Karl Nolle, MdL

Leipziger Volkszeitung, 23.10.2003

Sachsen blutet aus und wird zum Altenheim

 
Leipzig. "Sachsen hat die älteste Bevölkerung aller Bundesländer", beklagte Karl Nolle, Wirtschaftsexperte der SPD-Landtagfraktion, auf einem Forum zur Abwanderung am Dienstagabend in Leipzig. Fraktionsmitarbeiter Thomas Kralinski lieferte dazu gleich die konkreten Zahlen. "Betrug das Durchschnittsalter der Sachsen zur Wende 39 Jahre, so liegt es jetzt bei 43." Und der Trend hält an. Während sich die Zahl der 15-Jährigen in den kommenden Jahren halbiert, verdoppelt sich die Anzahl der 60-Jährigen im Freistaat.

Sachsen wird immer mehr zum Altenheim, blutet aus und ist vor allem für junge Frauen wenig attraktiv. Das war die Kernbotschaft des Abends. Seit der Wende hat das Land 600.000 Einwohner verloren, schrumpfte die Bevölkerung von 4,9 auf 4,3 Millionen. Die Prognose für 2020 lautet: 3,7 Millionen.

Unter den Fortgezogenen sind die jungen Leute in der Mehrheit, überdurchschnittlich viele von ihnen haben Abitur und Hochschulstudium.
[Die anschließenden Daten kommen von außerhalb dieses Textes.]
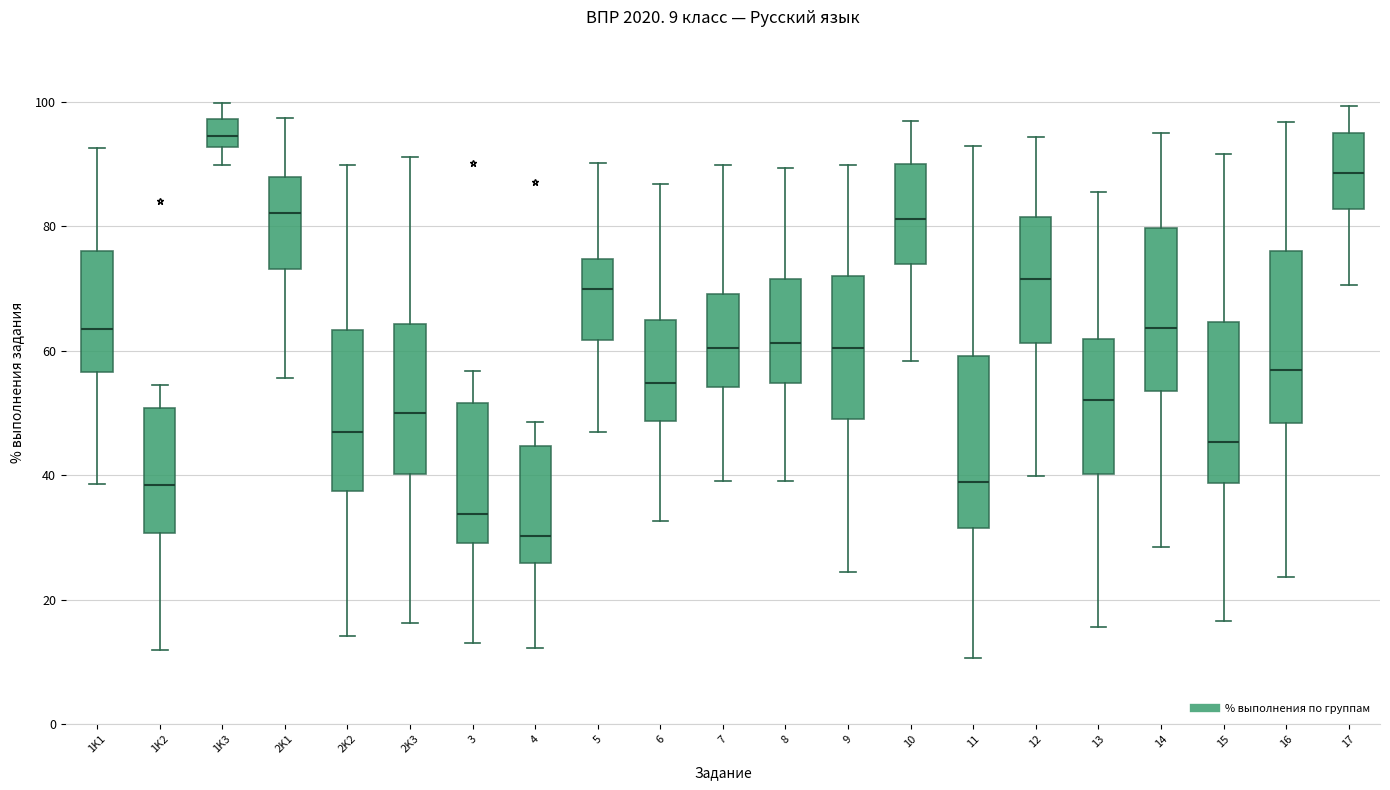

Which box has the highest median line?

1K3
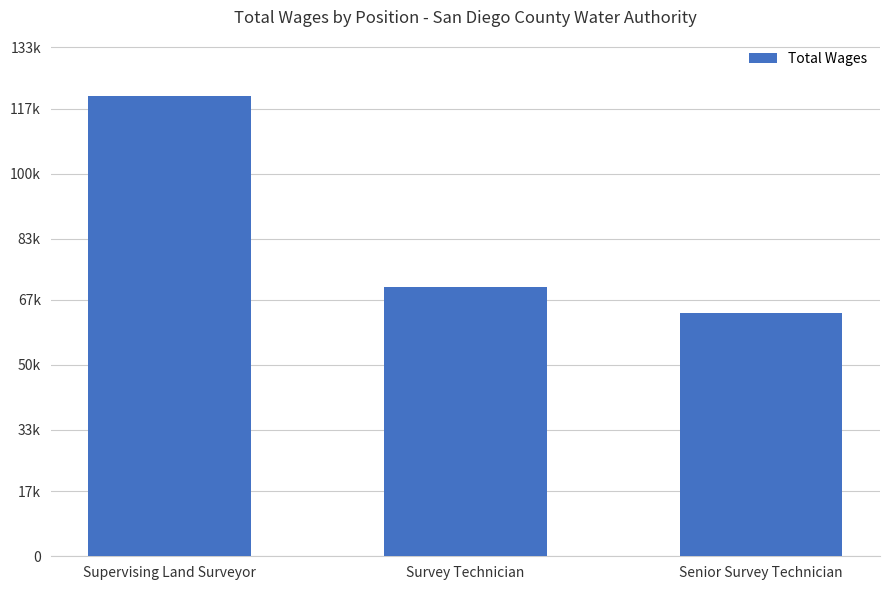

Are the bars horizontal?

No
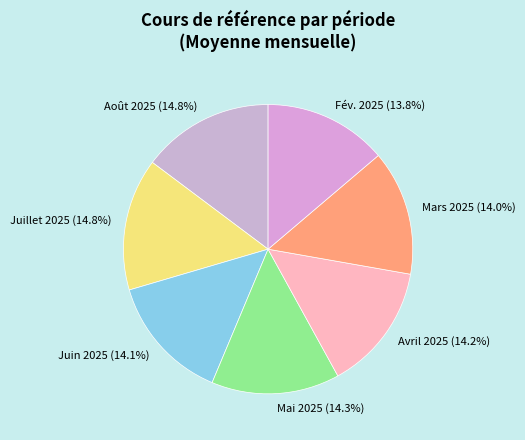

Which has a higher value, Mai 2025 or Fév. 2025?

Mai 2025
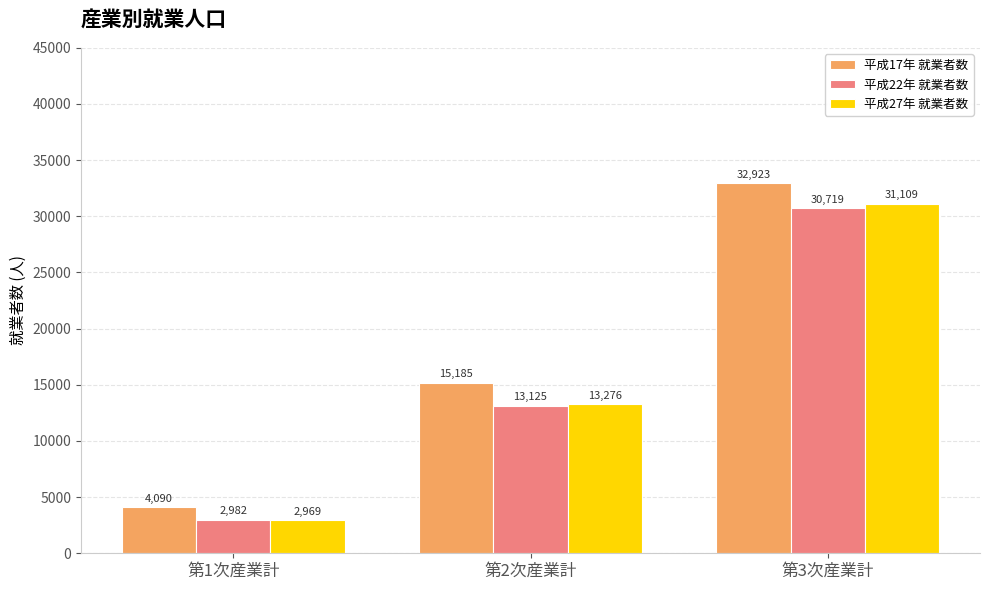

How many values in the 平成22年 就業者数 series are below 13125?

1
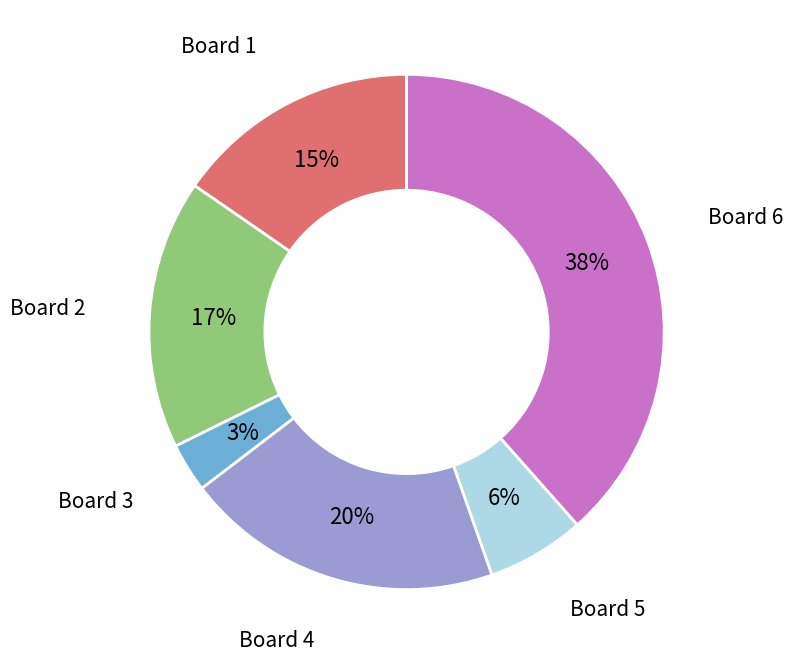

Count the number of slices in the pie.

6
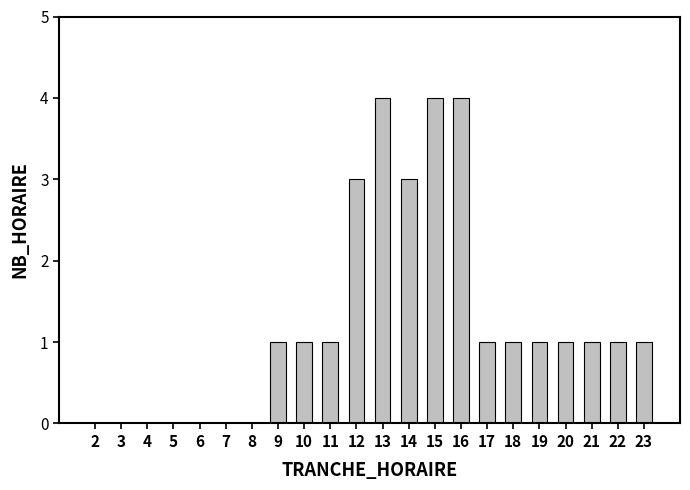

True or false: the data shows 2 at 11.

False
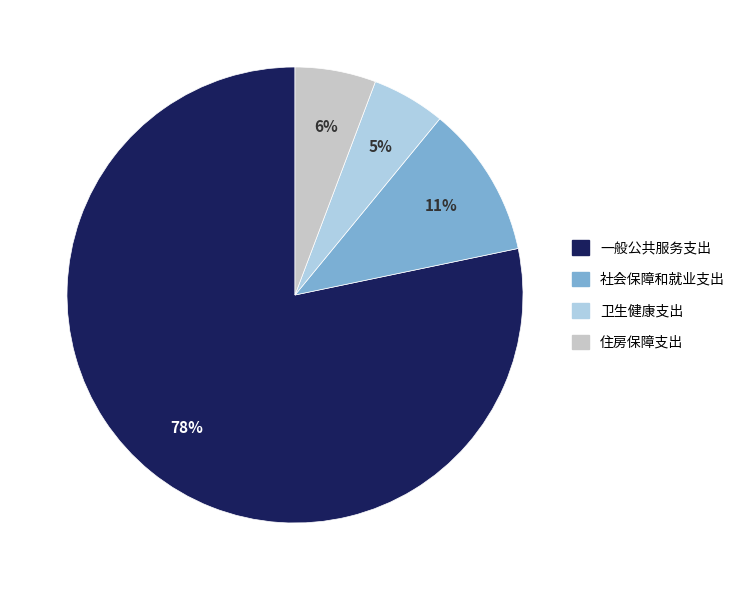

True or false: 卫生健康支出 accounts for 1% of the total.

False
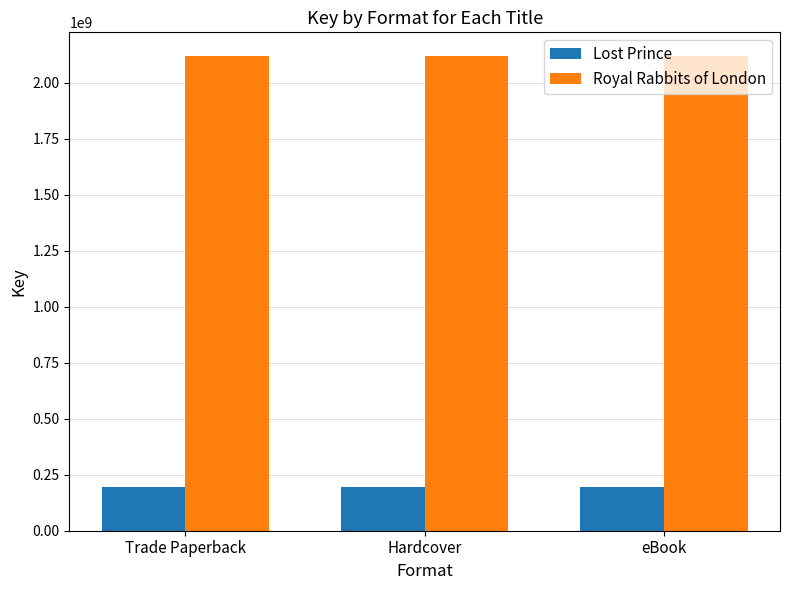

Reading left to right, extract all data points from this chart.

Lost Prince: 195668668	195668668	195668668
Royal Rabbits of London: 2119677483	2119677483	2119677483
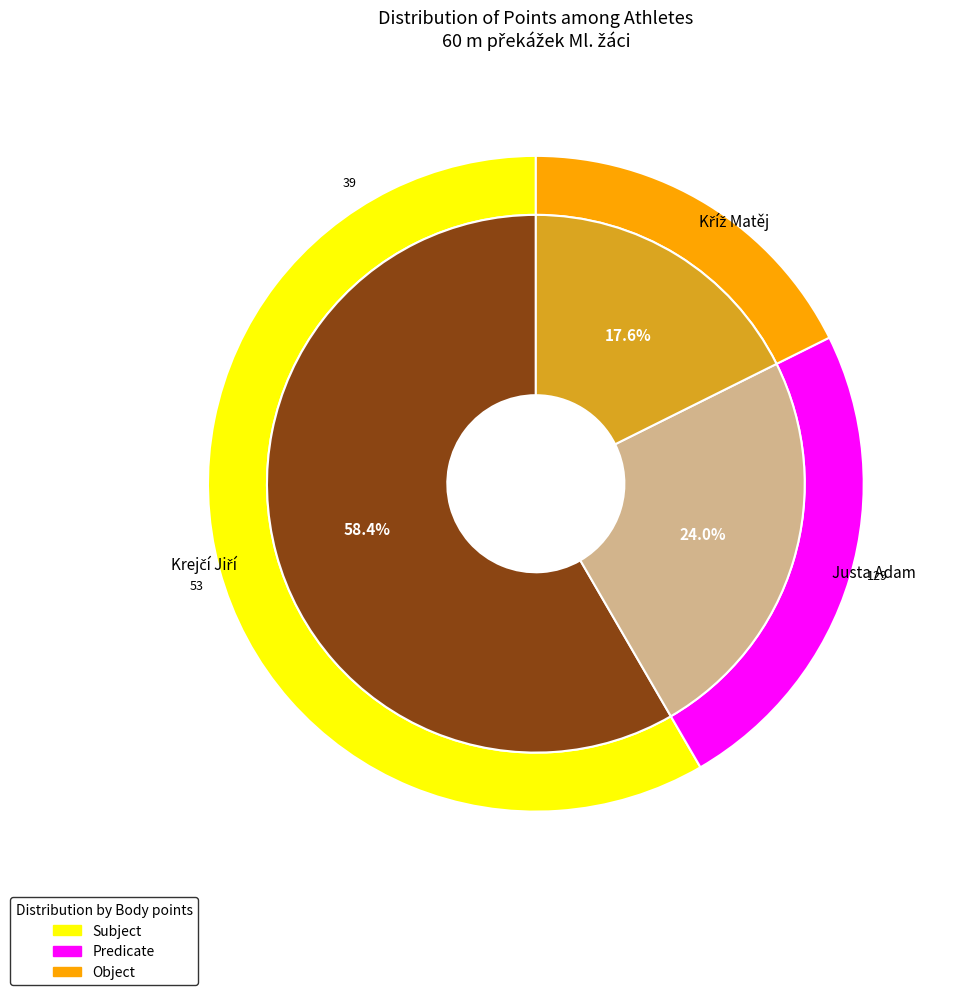

To the nearest percent, what percentage of the pie is Kříž Matěj?

18%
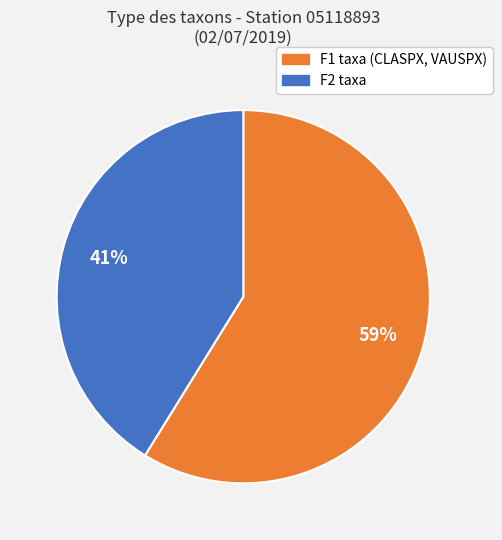

To the nearest percent, what is the difference between the largest and smallest slice percentages?

18%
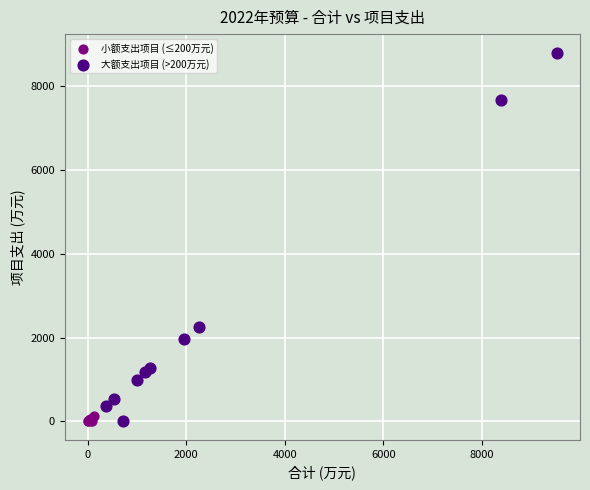

Which series has the widest spread of Y values?

大额支出项目 (>200万元)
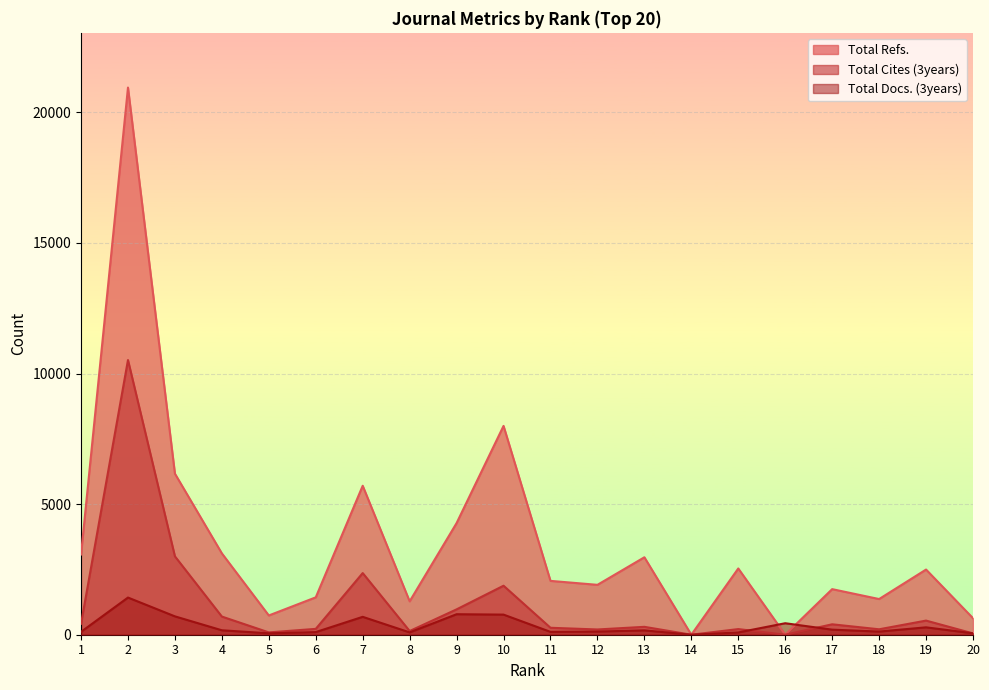

At which category does the chart reach its minimum across all series?

14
Vor allem junge Frauen kehren mangels beruflicher Perspektive dem Freistaat den Rücken. "Das ist besonders dramatisch und lässt nichts Gutes erwarten für die Bevölkerungsentwicklung", seufzte Kralinski und verwies auf eine Befragung des Statistischen Landesamtes unter Abwanderern. Ein Jahr nach dem Wegzug waren stattliche 38 Prozent schon nicht mehr bereit, zurückzukehren, darunter vor allem Frauen.

Nur einer konnte an diesem Abend Gutes verkünden. "Leipzig hat die höchsten Zuzugszahlen seit der Wende", freute sich Oberbürgermeister Wolfgang Tiefensee (SPD). Die neuen Messestädter kommen hauptsächlich aus den jungen Bundesländern und dem Ausland. Für Bürger aus den alten Ländern ist Leipzig noch kein magischer Anziehungspunkt.

"Leipzig muss noch attraktiver werden für Unternehmer, für Studenten und Familien", umriss Tiefensee seine Aufgabe. Auf die Frage aus dem Publikum, wie denn das zu schaffen sei bei 18 Prozent Arbeitslosigkeit, räumte er ein: "Das ist ein schwieriger Kampf. " Es gehe darum, bestehende Arbeitsplätze zu sichern und neue Unternehmen zu unterstützen, große wie kleine.